- Problem details: Restate every line of the data word for word, except for the images.

(Saved entries)
+++

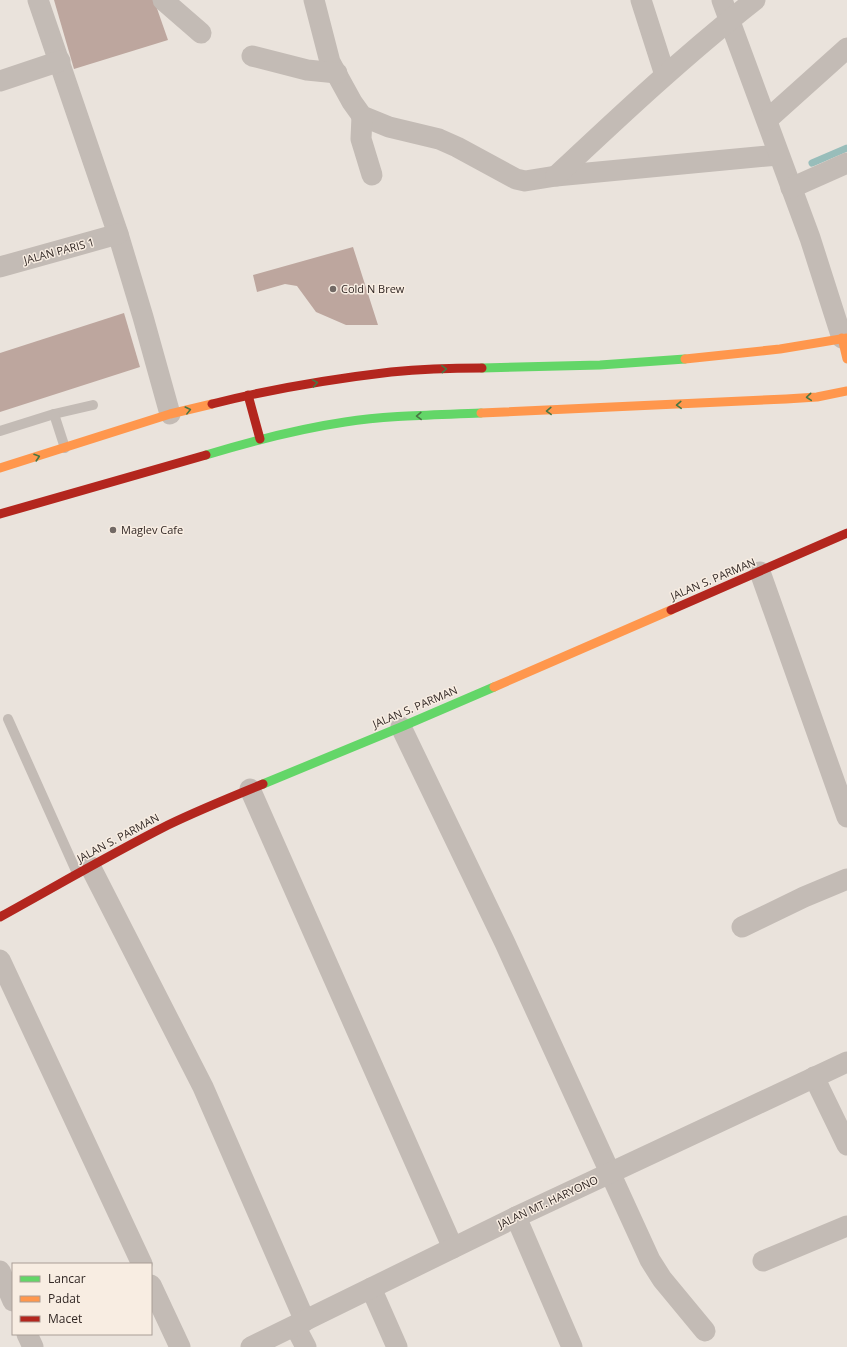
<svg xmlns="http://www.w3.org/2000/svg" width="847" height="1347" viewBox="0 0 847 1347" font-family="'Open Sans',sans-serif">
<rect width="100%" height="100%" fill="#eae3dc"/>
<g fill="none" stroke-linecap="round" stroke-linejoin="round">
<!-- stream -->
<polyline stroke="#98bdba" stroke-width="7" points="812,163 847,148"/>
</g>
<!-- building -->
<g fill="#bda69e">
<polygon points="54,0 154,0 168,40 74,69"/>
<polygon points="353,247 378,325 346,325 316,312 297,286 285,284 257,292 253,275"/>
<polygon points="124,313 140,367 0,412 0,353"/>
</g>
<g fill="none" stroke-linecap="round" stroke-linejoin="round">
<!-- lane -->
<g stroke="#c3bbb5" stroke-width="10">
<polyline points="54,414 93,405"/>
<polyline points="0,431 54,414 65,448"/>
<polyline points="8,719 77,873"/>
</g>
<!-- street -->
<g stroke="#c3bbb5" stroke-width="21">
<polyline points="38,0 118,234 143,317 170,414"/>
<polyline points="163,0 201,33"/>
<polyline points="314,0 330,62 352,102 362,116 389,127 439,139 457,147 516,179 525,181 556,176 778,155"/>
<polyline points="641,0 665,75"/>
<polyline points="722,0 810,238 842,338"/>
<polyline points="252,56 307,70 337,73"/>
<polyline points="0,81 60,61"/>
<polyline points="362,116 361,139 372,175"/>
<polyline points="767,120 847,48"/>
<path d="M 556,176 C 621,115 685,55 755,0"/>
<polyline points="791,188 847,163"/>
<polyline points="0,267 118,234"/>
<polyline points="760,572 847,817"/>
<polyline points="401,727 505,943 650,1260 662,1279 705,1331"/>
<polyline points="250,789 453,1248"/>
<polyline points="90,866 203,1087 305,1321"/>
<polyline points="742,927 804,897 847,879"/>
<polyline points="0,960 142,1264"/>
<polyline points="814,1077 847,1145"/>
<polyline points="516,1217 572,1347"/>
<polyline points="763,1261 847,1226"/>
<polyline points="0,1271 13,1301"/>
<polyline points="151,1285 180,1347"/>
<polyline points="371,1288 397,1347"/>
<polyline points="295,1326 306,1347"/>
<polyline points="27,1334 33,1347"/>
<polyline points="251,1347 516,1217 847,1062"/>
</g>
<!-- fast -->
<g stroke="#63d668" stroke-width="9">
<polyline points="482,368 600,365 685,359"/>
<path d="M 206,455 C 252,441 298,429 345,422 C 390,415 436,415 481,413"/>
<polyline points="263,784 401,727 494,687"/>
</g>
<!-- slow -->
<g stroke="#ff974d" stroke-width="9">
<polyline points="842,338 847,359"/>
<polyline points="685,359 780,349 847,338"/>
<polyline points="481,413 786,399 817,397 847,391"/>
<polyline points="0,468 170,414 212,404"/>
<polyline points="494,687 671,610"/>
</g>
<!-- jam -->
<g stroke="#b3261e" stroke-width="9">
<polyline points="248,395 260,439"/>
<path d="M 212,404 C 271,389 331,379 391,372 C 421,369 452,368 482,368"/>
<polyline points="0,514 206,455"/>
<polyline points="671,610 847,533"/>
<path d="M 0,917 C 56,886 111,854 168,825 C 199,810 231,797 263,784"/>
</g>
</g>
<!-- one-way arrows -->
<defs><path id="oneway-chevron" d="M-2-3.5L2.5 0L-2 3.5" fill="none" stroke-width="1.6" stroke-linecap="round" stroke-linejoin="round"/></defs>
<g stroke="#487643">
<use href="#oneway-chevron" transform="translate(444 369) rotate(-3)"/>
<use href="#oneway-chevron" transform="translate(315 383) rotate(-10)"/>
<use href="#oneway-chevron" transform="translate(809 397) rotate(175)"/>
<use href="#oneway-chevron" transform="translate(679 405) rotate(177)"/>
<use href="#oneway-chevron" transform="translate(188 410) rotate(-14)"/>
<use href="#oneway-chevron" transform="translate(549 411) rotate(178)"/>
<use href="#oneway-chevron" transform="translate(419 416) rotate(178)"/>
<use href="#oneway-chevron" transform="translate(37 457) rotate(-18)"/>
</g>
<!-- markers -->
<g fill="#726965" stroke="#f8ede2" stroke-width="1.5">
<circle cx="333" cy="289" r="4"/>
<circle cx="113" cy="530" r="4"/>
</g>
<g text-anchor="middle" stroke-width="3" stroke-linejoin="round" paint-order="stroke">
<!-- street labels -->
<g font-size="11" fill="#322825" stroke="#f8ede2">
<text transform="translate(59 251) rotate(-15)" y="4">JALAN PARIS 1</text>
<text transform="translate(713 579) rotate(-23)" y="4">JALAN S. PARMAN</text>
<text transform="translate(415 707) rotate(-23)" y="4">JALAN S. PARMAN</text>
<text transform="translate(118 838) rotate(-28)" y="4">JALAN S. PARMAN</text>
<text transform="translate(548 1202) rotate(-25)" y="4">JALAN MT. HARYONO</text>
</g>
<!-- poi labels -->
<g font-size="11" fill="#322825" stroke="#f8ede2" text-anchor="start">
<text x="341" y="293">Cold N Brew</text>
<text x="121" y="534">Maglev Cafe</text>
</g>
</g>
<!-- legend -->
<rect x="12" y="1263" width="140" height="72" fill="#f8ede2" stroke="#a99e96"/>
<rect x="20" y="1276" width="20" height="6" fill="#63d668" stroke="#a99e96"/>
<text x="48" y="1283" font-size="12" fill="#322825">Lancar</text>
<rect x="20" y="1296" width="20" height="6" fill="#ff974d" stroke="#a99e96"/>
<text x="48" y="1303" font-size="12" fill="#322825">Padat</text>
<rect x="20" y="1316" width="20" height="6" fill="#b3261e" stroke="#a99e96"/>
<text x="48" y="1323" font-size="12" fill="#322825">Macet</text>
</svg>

+++

- Problem solution:
<svg xmlns="http://www.w3.org/2000/svg" width="847" height="1347" viewBox="0 0 847 1347" font-family="'Open Sans',sans-serif">
<rect width="100%" height="100%" fill="#eae3dc"/>
<g fill="none" stroke-linecap="round" stroke-linejoin="round">
<!-- stream -->
<polyline stroke="#98bdba" stroke-width="7" points="812,163 847,148"/>
</g>
<!-- building -->
<g fill="#bda69e">
<polygon points="54,0 154,0 168,40 74,69"/>
<polygon points="353,247 378,325 346,325 316,312 297,286 285,284 257,292 253,275"/>
<polygon points="124,313 140,367 0,412 0,353"/>
</g>
<g fill="none" stroke-linecap="round" stroke-linejoin="round">
<!-- lane -->
<g stroke="#c3bbb5" stroke-width="10">
<polyline points="54,414 93,405"/>
<polyline points="0,431 54,414 65,448"/>
<polyline points="8,719 77,873"/>
</g>
<!-- street -->
<g stroke="#c3bbb5" stroke-width="21">
<polyline points="38,0 118,234 143,317 170,414"/>
<polyline points="163,0 201,33"/>
<polyline points="314,0 330,62 352,102 362,116 389,127 439,139 457,147 516,179 525,181 556,176 778,155"/>
<polyline points="641,0 665,75"/>
<polyline points="722,0 810,238 842,338"/>
<polyline points="252,56 307,70 337,73"/>
<polyline points="0,81 60,61"/>
<polyline points="362,116 361,139 372,175"/>
<polyline points="767,120 847,48"/>
<path d="M 556,176 C 621,115 685,55 755,0"/>
<polyline points="791,188 847,163"/>
<polyline points="0,267 118,234"/>
<polyline points="760,572 847,817"/>
<polyline points="401,727 505,943 650,1260 662,1279 705,1331"/>
<polyline points="250,789 453,1248"/>
<polyline points="90,866 203,1087 305,1321"/>
<polyline points="742,927 804,897 847,879"/>
<polyline points="0,960 142,1264"/>
<polyline points="814,1077 847,1145"/>
<polyline points="516,1217 572,1347"/>
<polyline points="763,1261 847,1226"/>
<polyline points="0,1271 13,1301"/>
<polyline points="151,1285 180,1347"/>
<polyline points="371,1288 397,1347"/>
<polyline points="295,1326 306,1347"/>
<polyline points="27,1334 33,1347"/>
<polyline points="251,1347 516,1217 847,1062"/>
</g>
<!-- fast -->
<g stroke="#63d668" stroke-width="9">
<polyline points="482,368 600,365 685,359"/>
<path d="M 206,455 C 252,441 298,429 345,422 C 390,415 436,415 481,413"/>
<polyline points="263,784 401,727 494,687"/>
</g>
<!-- slow -->
<g stroke="#ff974d" stroke-width="9">
<polyline points="842,338 847,359"/>
<polyline points="685,359 780,349 847,338"/>
<polyline points="481,413 786,399 817,397 847,391"/>
<polyline points="0,468 170,414 212,404"/>
<polyline points="494,687 671,610"/>
</g>
<!-- jam -->
<g stroke="#b3261e" stroke-width="9">
<polyline points="248,395 260,439"/>
<path d="M 212,404 C 271,389 331,379 391,372 C 421,369 452,368 482,368"/>
<polyline points="0,514 206,455"/>
<polyline points="671,610 847,533"/>
<path d="M 0,917 C 56,886 111,854 168,825 C 199,810 231,797 263,784"/>
</g>
</g>
<!-- one-way arrows -->
<defs><path id="oneway-chevron" d="M-2-3.5L2.5 0L-2 3.5" fill="none" stroke-width="1.6" stroke-linecap="round" stroke-linejoin="round"/></defs>
<g stroke="#487643">
<use href="#oneway-chevron" transform="translate(444 369) rotate(-3)"/>
<use href="#oneway-chevron" transform="translate(315 383) rotate(-10)"/>
<use href="#oneway-chevron" transform="translate(809 397) rotate(175)"/>
<use href="#oneway-chevron" transform="translate(679 405) rotate(177)"/>
<use href="#oneway-chevron" transform="translate(188 410) rotate(-14)"/>
<use href="#oneway-chevron" transform="translate(549 411) rotate(178)"/>
<use href="#oneway-chevron" transform="translate(419 416) rotate(178)"/>
<use href="#oneway-chevron" transform="translate(37 457) rotate(-18)"/>
</g>
<!-- markers -->
<g fill="#726965" stroke="#f8ede2" stroke-width="1.5">
<circle cx="333" cy="289" r="4"/>
<circle cx="113" cy="530" r="4"/>
</g>
<g text-anchor="middle" stroke-width="3" stroke-linejoin="round" paint-order="stroke">
<!-- street labels -->
<g font-size="11" fill="#322825" stroke="#f8ede2">
<text transform="translate(59 251) rotate(-15)" y="4">JALAN PARIS 1</text>
<text transform="translate(713 579) rotate(-23)" y="4">JALAN S. PARMAN</text>
<text transform="translate(415 707) rotate(-23)" y="4">JALAN S. PARMAN</text>
<text transform="translate(118 838) rotate(-28)" y="4">JALAN S. PARMAN</text>
<text transform="translate(548 1202) rotate(-25)" y="4">JALAN MT. HARYONO</text>
</g>
<!-- poi labels -->
<g font-size="11" fill="#322825" stroke="#f8ede2" text-anchor="start">
<text x="341" y="293">Cold N Brew</text>
<text x="121" y="534">Maglev Cafe</text>
</g>
</g>
<!-- legend -->
<rect x="12" y="1263" width="140" height="72" fill="#f8ede2" stroke="#a99e96"/>
<rect x="20" y="1276" width="20" height="6" fill="#63d668" stroke="#a99e96"/>
<text x="48" y="1283" font-size="12" fill="#322825">Lancar</text>
<rect x="20" y="1296" width="20" height="6" fill="#ff974d" stroke="#a99e96"/>
<text x="48" y="1303" font-size="12" fill="#322825">Padat</text>
<rect x="20" y="1316" width="20" height="6" fill="#b3261e" stroke="#a99e96"/>
<text x="48" y="1323" font-size="12" fill="#322825">Macet</text>
</svg>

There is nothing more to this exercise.